(Saved data entries)
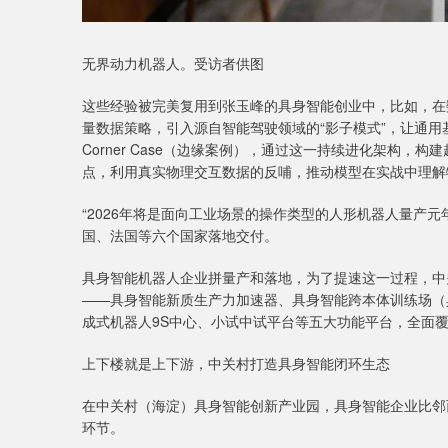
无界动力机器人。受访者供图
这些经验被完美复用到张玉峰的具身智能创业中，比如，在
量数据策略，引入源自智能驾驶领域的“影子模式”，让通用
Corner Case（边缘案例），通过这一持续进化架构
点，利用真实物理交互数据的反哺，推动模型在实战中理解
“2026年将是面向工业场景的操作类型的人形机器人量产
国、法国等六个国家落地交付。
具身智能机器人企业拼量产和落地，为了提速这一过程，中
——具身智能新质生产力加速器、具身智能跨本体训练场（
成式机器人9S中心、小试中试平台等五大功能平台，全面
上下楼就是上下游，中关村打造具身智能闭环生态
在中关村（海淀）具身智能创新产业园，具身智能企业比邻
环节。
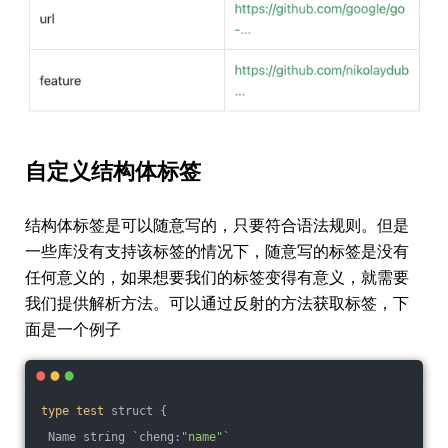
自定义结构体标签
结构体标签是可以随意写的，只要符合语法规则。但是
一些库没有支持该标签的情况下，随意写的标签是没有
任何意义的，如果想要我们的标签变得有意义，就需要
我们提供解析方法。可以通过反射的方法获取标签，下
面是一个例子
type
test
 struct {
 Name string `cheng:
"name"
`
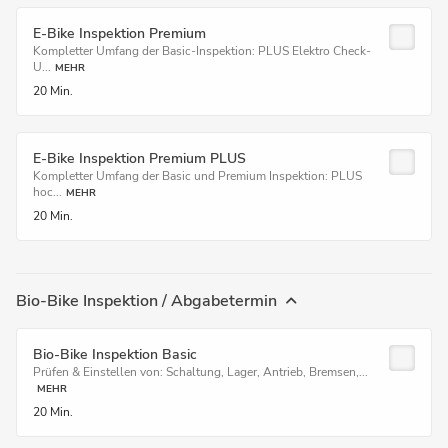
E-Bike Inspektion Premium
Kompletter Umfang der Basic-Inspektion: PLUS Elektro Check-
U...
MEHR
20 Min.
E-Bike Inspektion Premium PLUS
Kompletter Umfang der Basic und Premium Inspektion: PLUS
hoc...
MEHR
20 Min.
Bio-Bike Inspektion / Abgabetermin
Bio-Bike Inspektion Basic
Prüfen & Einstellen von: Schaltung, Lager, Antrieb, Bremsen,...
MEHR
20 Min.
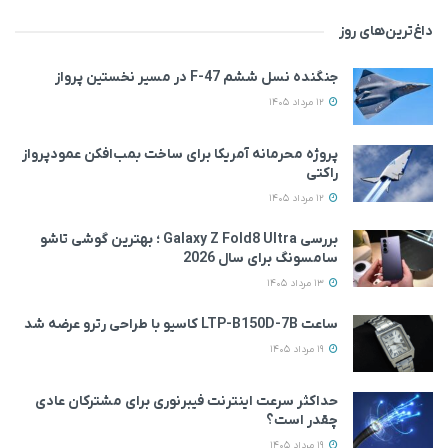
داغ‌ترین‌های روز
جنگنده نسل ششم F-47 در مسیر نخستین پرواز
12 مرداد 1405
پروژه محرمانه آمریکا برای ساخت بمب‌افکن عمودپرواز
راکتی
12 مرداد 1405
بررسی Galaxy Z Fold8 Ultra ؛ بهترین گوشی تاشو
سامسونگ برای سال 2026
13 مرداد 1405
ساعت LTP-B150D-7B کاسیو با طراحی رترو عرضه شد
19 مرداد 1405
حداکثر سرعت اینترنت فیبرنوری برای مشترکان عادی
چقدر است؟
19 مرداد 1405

---

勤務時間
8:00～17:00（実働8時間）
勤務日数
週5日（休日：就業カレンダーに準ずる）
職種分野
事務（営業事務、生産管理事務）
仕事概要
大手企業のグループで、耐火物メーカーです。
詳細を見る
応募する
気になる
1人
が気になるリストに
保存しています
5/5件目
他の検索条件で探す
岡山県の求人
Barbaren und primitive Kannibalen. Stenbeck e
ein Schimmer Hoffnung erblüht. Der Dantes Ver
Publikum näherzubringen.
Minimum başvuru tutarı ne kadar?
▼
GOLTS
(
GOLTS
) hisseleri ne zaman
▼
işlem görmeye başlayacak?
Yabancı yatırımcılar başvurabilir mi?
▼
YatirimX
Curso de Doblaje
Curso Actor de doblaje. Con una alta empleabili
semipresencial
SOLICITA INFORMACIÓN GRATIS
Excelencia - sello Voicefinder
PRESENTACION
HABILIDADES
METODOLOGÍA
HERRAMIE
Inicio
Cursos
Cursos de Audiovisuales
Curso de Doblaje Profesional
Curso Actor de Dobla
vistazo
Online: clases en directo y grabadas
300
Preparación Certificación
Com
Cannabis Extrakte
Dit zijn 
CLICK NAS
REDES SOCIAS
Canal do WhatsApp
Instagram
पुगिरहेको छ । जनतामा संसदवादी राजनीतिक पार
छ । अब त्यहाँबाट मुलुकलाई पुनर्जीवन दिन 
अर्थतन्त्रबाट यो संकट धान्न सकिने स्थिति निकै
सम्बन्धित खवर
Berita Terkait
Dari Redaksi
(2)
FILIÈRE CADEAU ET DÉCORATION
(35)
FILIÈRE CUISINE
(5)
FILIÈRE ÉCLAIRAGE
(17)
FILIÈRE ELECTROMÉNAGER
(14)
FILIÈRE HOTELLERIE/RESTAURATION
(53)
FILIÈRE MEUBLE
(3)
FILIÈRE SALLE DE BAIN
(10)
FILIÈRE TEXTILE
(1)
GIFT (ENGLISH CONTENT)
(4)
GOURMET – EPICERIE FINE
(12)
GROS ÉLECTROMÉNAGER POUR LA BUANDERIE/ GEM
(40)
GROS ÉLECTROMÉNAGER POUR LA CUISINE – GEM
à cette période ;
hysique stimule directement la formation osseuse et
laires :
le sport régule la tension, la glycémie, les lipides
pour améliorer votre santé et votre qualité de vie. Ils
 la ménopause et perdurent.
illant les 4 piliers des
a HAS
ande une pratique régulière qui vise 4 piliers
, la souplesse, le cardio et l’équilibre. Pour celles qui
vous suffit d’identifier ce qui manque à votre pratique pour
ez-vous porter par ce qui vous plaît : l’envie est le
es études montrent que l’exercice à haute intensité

* * *

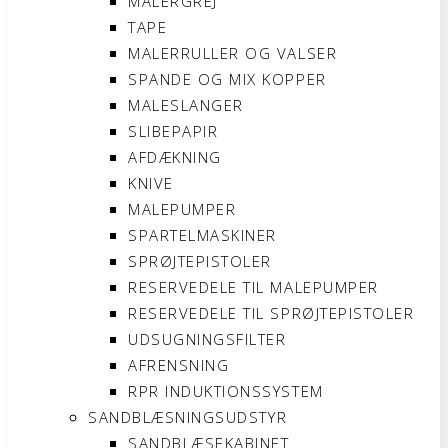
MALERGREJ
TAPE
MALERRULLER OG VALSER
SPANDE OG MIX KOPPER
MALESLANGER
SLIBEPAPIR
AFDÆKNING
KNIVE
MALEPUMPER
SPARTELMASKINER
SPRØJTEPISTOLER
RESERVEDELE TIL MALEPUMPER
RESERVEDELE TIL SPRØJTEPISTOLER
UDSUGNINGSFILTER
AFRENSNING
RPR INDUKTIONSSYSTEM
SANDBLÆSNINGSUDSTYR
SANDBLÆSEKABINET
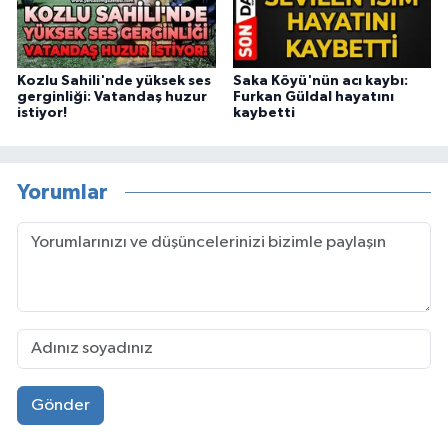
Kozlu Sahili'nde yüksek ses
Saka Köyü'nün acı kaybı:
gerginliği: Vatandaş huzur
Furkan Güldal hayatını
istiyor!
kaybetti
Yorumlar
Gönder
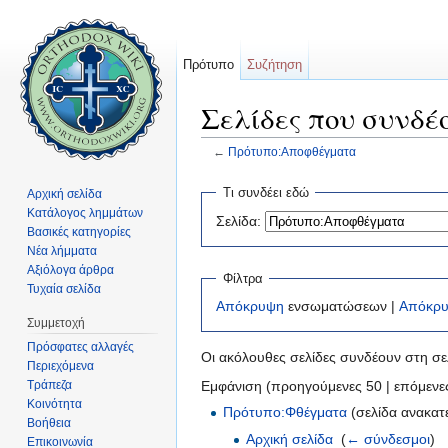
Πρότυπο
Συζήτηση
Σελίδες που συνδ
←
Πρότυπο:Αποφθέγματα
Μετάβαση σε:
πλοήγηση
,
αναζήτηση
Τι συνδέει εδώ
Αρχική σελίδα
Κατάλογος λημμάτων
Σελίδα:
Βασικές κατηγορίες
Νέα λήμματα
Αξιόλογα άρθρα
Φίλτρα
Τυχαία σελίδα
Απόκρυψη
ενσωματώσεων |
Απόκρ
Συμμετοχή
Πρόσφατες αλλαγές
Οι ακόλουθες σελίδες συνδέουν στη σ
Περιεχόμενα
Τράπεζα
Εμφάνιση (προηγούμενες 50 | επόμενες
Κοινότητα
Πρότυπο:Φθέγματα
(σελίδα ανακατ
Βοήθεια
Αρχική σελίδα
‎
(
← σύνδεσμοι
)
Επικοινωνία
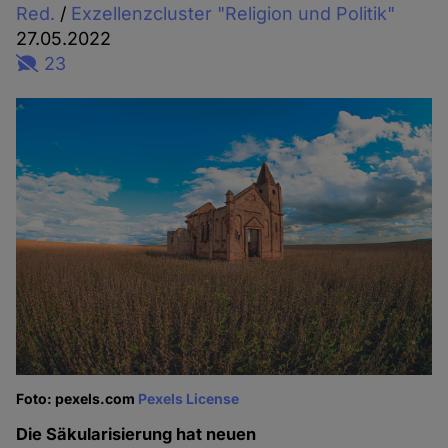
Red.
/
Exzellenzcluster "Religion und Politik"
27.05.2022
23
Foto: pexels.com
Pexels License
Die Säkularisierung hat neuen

▶ [TASK DETAILS]: Count the lines in the items that contain the string "CUISINE", matching case exactly, and give only the number.

▶ [SOLUTION TO THIS TASK]: 2